Он присел передо мной на корточки, и его голос опустился почти до шёпота — острее любого крика, словно нож, который всегда вонзался глубже всего.
— Ты… грёбаное ничто.
Мои губы дрогнули.
Но я не заплакал.
Мне хотелось закричать, разнести этот зал в щепки, выплюнуть кровь на обсидиан и проклясть его так громко, чтобы меня услышали сами боги.
Но я не собирался доставлять ему такое удовольствие.
Я проглотил боль, загнал ярость глубоко внутрь и заставил себя подняться. Всё тело горело — рёбра словно раскололись, плечо пульсировало так, будто по нему ударили боевым молотом. Тёплая кровь застилала мне глаза.
И всё же я поднялся.
Я прошёл мимо него — не сказав ни слова, даже не взглянув в его сторону. Моё тело молило об отдыхе. Моя гордость — о мести.
Он не остановил меня.
Он никогда этого не делал.
Его молчание — холодное, безоговорочное — стало последним ударом. Не отступлением.
Приговором.
Для него моя боль была не наказанием.
Она была доказательством.
Доказательством того, что я потерпел неудачу.
Доказательством того, что я этого заслуживал.
Залы дома Лориан поглотили меня — чёрный камень, покрытый резьбой с тысячами мёртвых лиц, предков, навеки застывших в своём суде. Их взгляды следили за кровью на моей коже, словно говорили: Ты не один из нас.
Их высеченные рты не выражали ничего, кроме презрения.
Во рту стоял медный привкус крови, когда я вышел за внешние ворота. Стражники отвели взгляды. Слуги молчали. Может, они боялись его. Может, жалели меня. А может, просто видели подобное слишком много раз.
Я пересёк внутренний двор и направился к конюшням.

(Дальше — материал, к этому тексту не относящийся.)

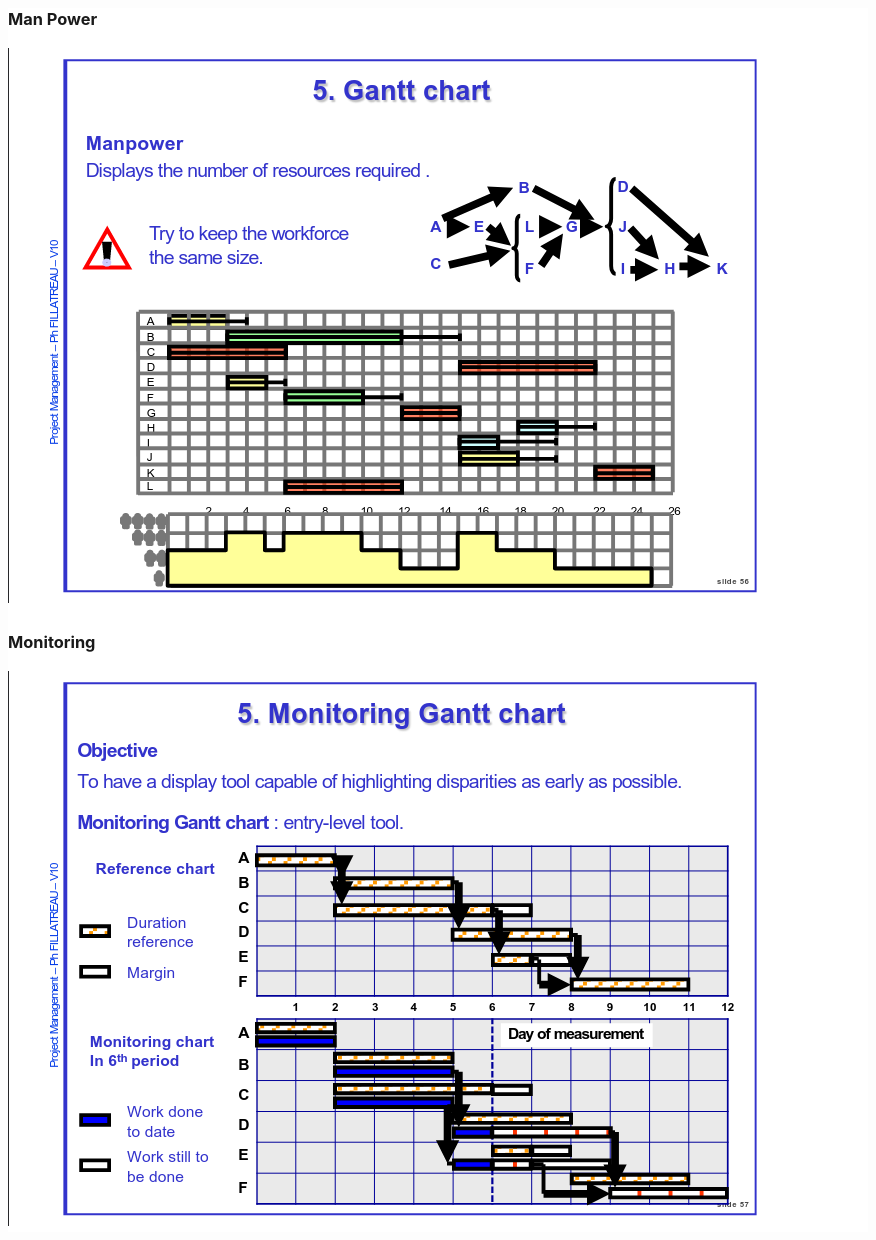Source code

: 
### Man Power

![](/assets/images/AOH.SlidePoly.56.GanttChartManPower.png)

### Monitoring

![](/assets/images/AOH.SlidePoly.57.GanntChartMonitoring.png)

Нирос, мой вороной жеребец, фыркнул, услышав мои шаги, и ударил копытом о землю — глухо, словно боевой барабан.
Хорошо.
Я отвязал его, ни у кого не спрашивая разрешения. Одним движением вскочил ему на спину без седла; старые кожаные ремни больно впились в бёдра.
И пустил его в галоп.
Каменная дорога дрожала под нами, пока мы пронеслись через внешнюю стену и понеслись вниз по скалам, защищавшим город. Угарит постепенно растворялся позади — башни и знамёна исчезали в пыли и далёком мареве, а края известняковых стен ещё озарялись угасающим солнцем. Ветер пах смолой и раскалённой бронзой — послевкусием старой крови и новой власти.
Чем дальше я уезжал…
Тем больше всё это оставалось позади.
Открытое небо сменило высеченных в камне богов.
Земля сменила отполированный базальт.
Вместо львиных знамён, когда-то развевавшихся на ветру, передо мной расстилались поля дикого инжира и ячменя. Запах пепла становился всё слабее, а воздух — тёплым от солнца и удивительно настоящим.
Свобода имела вкус железа и пыли.
Жестокой свободы, которой мне никогда не суждено было обладать.
Я ехал к Лазарусу.
К своему самому близкому другу.
К брату, пусть и не по крови.
Мы выросли в совершенно разных мирах. Я — среди камня и мечей. Он — под бескрайним небом и терпеливым, немилосердным солнцем. Меня учили командовать легионами и говорить короткими, выверенными фразами придворных. Он же научил меня вытаскивать угря из тихого речного изгиба, смеяться до боли в рёбрах и не вздрагивать всякий раз, когда ко мне прикасаются.
Он видел меня.
Не мой титул.
Не моё имя.
Меня.
Нирос грохотал копытами по просёлочной дороге, унося меня к речным землям. По обе стороны золотом расплывались поля. Лён шелестел на ветру, словно россыпь искр; где-то вдали пастухи негромкими напевами подгоняли коз — древними песнями, передававшимися от отца к сыну. Они даже не подняли головы. Им это было ни к чему. Их мир жил в собственном неторопливом ритме — более добром, менее жадном, более настоящем.
Никаких высеченных львов.
Никаких обсидиановых залов.
Иногда мне хотелось родиться именно здесь. В маленькой хижине. Жить тихой жизнью, не зная тяжести великих ожиданий, чувствуя лишь землю под ногами. Иметь крышу над головой, клочок поля и женщину, которая любила бы меня не за имя, а за человека, оставшегося, когда это имя отнимут.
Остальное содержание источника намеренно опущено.